# Can’t turn off closed captions in iOS TiVo app



## Puppy76 (Oct 7, 2004)

alomg with other stupid issues I’m having of late, all of sudden I can’t turn off closed captions when streaming from my Bolt to an out to date TiVo app on an up to date iPad. 

The button toggles, but it always displays closed captions no matter what. 

NOW what is going on?


----------



## PaulS (Sep 16, 2002)

Yeah, this is a pain when it occurs. Try toggling Subtitles/Captions in the Settings app.

*How to turn on subtitles and closed captions in iOS*

Launch the *Settings app* on your iPhone or iPad.
Tap on *General*.
Tap on *Accessibility*.
Under the *Hearing section*, tap on *Subtitles & Captioning*.
Turn *On* the option for *Closed Captions + SDH*.
Tap on *Style* in order to customize how closed captions work if you'd like.


----------



## Lrscpa (Apr 20, 2003)

Also, if you set Closed Captions to "On" in the TV App, the setting will carry over to the TiVo app. So start a movie or other content on the TV app, turn off CC and you're set.


----------



## Puppy76 (Oct 7, 2004)

PaulS said:


> Yeah, this is a pain when it occurs. Try toggling Subtitles/Captions in the Settings app.
> 
> *How to turn on subtitles and closed captions in iOS*
> 
> ...


Oh my gosh! Thank you thank you thank you!

I thought this was yet another thing in my life gone wrong.
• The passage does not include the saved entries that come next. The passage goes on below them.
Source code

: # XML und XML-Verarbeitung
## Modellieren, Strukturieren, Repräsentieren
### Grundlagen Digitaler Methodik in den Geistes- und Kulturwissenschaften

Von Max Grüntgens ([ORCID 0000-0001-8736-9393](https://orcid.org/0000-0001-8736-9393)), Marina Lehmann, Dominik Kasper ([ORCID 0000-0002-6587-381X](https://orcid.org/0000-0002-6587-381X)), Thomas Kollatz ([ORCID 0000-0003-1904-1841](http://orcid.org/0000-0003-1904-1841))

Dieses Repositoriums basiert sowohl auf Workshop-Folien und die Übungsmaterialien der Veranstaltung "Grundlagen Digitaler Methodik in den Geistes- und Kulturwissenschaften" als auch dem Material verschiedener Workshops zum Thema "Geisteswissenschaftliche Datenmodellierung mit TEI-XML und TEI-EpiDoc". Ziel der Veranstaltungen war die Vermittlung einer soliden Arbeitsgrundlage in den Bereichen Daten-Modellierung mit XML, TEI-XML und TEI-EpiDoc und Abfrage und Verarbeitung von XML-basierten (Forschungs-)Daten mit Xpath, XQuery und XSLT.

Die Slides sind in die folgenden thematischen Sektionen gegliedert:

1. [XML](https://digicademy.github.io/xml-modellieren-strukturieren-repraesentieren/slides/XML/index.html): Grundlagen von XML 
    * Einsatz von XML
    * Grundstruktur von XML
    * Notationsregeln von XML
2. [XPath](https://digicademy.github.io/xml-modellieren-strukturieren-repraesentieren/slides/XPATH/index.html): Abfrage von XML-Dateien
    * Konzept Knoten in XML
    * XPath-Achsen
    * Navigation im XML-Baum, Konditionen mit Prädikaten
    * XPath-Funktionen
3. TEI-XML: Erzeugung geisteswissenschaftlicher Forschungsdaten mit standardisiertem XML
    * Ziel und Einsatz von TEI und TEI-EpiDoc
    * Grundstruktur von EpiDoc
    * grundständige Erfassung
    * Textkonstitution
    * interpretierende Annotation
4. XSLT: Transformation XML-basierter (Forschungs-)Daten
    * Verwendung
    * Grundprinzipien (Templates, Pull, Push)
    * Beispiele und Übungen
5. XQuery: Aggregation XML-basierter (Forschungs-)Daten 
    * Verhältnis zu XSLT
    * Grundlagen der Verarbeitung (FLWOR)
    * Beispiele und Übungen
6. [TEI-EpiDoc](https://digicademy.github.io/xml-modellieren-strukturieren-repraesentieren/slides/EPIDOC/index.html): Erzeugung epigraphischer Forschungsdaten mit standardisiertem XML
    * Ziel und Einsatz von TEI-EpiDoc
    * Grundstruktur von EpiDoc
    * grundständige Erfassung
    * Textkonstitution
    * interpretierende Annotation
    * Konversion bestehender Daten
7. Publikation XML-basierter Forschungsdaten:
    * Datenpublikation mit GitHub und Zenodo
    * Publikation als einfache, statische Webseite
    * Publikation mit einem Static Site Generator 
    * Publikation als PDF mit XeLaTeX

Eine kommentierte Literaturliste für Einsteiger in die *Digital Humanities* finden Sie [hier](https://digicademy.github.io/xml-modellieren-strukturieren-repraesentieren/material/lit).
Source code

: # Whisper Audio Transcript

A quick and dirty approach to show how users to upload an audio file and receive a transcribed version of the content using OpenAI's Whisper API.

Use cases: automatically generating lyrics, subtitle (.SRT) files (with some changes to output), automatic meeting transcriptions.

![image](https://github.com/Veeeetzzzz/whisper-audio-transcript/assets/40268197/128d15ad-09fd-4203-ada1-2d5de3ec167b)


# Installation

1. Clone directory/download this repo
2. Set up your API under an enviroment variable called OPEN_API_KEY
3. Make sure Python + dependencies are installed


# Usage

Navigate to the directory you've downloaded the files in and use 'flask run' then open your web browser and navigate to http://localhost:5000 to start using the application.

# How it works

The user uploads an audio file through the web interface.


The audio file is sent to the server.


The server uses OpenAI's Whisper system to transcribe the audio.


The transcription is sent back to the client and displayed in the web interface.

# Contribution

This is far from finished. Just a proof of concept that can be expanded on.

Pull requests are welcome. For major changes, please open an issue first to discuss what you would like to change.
I toggled it on, switched back to Tivo, it no longer let me switch it off in app, gave me a message. Switched it off then in settings, and it's respecting the setting again in Tivo.

Thank you!!!!!


----------



## Lrscpa (Apr 20, 2003)

Puppy76 said:


> Oh my gosh! Thank you thank you thank you!
> 
> I thought this was yet another thing in my life gone wrong.
> 
> ...


----------



## Stev3Davidson (Oct 11, 2018)

PaulS said:


> Yeah, this is a pain when it occurs. Try toggling Subtitles/Captions in the Settings app.
> 
> *How to turn on subtitles and closed captions in iOS*
> 
> ...


Fantastic. I searched the forums looking for an answer to exactly the same question, and am very happy to have found this answer. This should be part of the FAQ! Thank you.


----------